Re: RFC: A KVM-specific alternative to UserfaultFD

Sean Christopherson <seanjc@xxxxxxxxxx> · Thu, 9 Nov 2023 09:58:49 -0800

On Thu, Nov 09, 2023, David Matlack wrote:
> On Tue, Nov 7, 2023 at 2:29 PM Peter Xu <peterx@xxxxxxxxxx> wrote:
> > On Tue, Nov 07, 2023 at 05:25:06PM +0100, Paolo Bonzini wrote:
> > > On 11/6/23 21:23, Peter Xu wrote:
> > > > On Mon, Nov 06, 2023 at 10:25:13AM -0800, David Matlack wrote:
> > > >
> > >
> > > Once you have the implementation done for guest_memfd, it is interesting to
> > > see how easily it extends to other, userspace-mappable kinds of memory.  But
> > > I still dislike the fact that you need some kind of extra protocol in
> > > userspace, for multi-process VMMs.  This is the kind of thing that the
> > > kernel is supposed to facilitate.  I'd like it to do _more_ of that (see
> > > above memfd pseudo-suggestion), not less.
> >
> > Is that our future plan to extend gmemfd to normal memories?
> >
> > I see that gmemfd manages folio on its own.  I think it'll make perfect
> > sense if it's for use in CoCo context, where the memory is so special to be
> > generic anyway.
> >
> > However if to extend it to generic memories, I'm wondering how do we
> > support existing memory features of such memory which already exist with
> > KVM_SET_USER_MEMORY_REGION v1.  To name some:
> >
> >   - numa awareness

The plan is to add fbind() to mirror mbind().

> >   - swapping
> >   - cgroup

Accounting is already supported.  Fine-grained reclaim will likely never be
supported (see below re: swap).

> >   - punch hole (in a huge page, aka, thp split)

Already works.  What doesn't work is reconstituing a hugepage, but like swap,
I think that's something KVM should deliberately not support.

> >   - cma allocations for huge pages / page migrations

I suspect the direction guest_memfd will take will be to support a dedicated pool
of memory, a la hugetlbfs reservations.

> >   - ...
> 
> Sean has stated that he doesn't want guest_memfd to support swap. So I
> don't think guest_memfd will one day replace all guest memory
> use-cases. That also means that my idea to extend my proposal to
> guest_memfd VMAs has limited value. VMs that do not use guest_memfd
> would not be able to use it.

Yep.  This is a hill I'm extremely willing to die on.  I feel very, very strongly
that we should put a stake in the ground regarding swap and other traditional memory
management stuff.  The intent of guest_memfd is that it's a vehicle for supporting
use cases that don't fit into generic memory subsytems, e.g. CoCo VMs, and/or where
making guest memory inaccessible by default adds a lot of value at minimal cost.

guest_memfd isn't intended to be a wholesale replacement of VMA-based memory.
IMO, use cases that want to dynamically manage guest memory should be firmly
out-of-scope for guest_memfd.

> Paolo, it sounds like overall my proposal has limited value outside of
> GCE's use-case.
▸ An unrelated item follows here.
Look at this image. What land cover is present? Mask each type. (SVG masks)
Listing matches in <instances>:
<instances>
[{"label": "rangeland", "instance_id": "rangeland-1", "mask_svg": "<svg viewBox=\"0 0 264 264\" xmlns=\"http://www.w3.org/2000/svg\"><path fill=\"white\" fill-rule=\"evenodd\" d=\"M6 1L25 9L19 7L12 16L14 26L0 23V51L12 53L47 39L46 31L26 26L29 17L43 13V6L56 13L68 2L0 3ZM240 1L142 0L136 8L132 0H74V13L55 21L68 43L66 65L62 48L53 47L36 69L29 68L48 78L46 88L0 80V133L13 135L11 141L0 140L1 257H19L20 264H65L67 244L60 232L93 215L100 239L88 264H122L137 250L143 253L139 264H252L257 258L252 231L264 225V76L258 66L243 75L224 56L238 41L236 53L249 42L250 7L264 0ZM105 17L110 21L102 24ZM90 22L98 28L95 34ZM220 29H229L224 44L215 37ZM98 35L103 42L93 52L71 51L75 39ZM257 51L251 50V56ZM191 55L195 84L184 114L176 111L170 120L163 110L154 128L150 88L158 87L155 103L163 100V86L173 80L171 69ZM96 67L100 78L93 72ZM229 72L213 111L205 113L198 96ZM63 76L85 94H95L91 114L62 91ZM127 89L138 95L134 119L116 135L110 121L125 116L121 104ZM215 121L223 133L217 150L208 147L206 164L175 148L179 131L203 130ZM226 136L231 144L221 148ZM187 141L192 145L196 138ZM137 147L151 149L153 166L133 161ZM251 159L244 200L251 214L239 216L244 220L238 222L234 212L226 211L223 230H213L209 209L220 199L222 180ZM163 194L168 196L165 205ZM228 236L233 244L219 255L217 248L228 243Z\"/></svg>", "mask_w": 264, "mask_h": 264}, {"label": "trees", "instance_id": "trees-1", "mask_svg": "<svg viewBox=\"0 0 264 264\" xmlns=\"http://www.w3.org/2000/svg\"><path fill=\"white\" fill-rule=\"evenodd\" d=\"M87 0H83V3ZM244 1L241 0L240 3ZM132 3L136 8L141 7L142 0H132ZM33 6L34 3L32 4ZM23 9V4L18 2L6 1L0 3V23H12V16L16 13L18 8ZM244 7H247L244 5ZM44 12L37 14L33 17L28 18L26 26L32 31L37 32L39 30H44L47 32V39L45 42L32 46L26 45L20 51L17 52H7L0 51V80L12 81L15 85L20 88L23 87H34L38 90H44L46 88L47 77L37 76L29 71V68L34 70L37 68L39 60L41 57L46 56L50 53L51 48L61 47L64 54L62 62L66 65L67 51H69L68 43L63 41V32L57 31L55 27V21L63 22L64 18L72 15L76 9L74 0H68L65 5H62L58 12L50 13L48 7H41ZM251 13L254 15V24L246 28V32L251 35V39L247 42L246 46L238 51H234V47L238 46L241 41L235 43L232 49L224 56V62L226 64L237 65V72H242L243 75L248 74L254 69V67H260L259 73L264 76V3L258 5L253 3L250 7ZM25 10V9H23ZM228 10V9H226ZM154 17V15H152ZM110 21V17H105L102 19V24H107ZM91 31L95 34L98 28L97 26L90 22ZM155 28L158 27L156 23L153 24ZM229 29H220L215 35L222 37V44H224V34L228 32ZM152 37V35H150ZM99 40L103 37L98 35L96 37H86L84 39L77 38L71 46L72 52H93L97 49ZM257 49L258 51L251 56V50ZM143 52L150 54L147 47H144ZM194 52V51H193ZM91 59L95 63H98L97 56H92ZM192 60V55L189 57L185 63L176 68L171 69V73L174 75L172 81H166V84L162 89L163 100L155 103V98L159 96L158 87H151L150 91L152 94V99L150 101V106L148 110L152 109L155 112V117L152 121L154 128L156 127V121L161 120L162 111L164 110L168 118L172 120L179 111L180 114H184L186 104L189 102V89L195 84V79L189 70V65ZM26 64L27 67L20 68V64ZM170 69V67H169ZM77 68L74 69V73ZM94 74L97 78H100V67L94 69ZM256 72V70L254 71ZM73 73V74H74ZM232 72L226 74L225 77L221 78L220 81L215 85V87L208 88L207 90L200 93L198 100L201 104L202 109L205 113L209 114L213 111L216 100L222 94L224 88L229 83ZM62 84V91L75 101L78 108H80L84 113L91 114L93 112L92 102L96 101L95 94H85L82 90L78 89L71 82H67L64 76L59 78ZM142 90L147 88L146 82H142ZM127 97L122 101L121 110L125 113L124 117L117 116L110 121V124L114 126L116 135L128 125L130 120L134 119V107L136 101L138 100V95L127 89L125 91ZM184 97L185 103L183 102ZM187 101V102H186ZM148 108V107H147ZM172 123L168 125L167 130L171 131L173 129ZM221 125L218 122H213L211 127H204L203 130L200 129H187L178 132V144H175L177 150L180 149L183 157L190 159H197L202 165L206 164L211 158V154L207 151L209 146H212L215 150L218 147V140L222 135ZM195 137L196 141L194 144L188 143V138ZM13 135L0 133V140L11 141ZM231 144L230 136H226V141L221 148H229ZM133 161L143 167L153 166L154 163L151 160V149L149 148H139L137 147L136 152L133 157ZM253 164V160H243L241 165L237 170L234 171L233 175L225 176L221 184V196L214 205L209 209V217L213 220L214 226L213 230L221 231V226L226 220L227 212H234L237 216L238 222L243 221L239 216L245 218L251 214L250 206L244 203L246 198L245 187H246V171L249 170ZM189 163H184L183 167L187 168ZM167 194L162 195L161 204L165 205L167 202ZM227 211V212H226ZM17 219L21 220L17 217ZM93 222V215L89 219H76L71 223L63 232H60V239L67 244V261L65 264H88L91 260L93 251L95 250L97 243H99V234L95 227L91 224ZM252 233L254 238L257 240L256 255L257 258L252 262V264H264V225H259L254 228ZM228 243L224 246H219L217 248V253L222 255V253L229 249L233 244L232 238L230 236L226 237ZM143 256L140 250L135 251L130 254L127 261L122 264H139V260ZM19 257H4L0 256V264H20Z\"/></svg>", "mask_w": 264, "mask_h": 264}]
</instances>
And even if it landed upstream, it would bifrucate KVM
> VM post-copy support. So I think it's probably not worth pursuing
> further. Do you think that's a fair assessment? Getting a clear NACK
> on pushing this proposal upstream would be a nice outcome here since
> it helps inform our next steps.
> 
> That being said, we still don't have an upstream solution for 1G
> post-copy, which James pointed out is really the core issue. But there
> are other avenues we can explore in that direction such as cleaning up
> HugeTLB (very nebulous) or adding 1G+mmap()+userfaultfd support to
> guest_memfd. The latter seems promising.

mmap()+userfaultfd is the answer for userspace and vhost, but it is most defintiely
not the answer for guest_memfd within KVM.  The main selling point of guest_memfd
is that it doesn't require mapping the memory into userspace, i.e. userfaultfd
can't be the answer for KVM accesses unless we bastardize the entire concept of
guest_memfd.

And as I've proposed internally, the other thing related to live migration that I
think KVM should support is the ability to performantly and non-destructively freeze
guest memory, e.g. to allowing blocking KVM accesses to guest memory during blackout
without requiring userspace to destroy memslots to harden against memory corruption
due to KVM writing guest memory after userspace has taken the final snapshot of the
dirty bitmap.

For both cases, KVM will need choke points on all accesses to guest memory.  Once
the choke points exist and we have signed up to maintain them, the extra burden of
gracefully handling "missing" memory versus frozen memory should be relatively
small, e.g. it'll mainly be the notify-and-wait uAPI.

Don't get me wrong, I think Google's demand paging implementation should die a slow,
horrible death.   But I don't think userfaultfd is the answer for guest_memfd.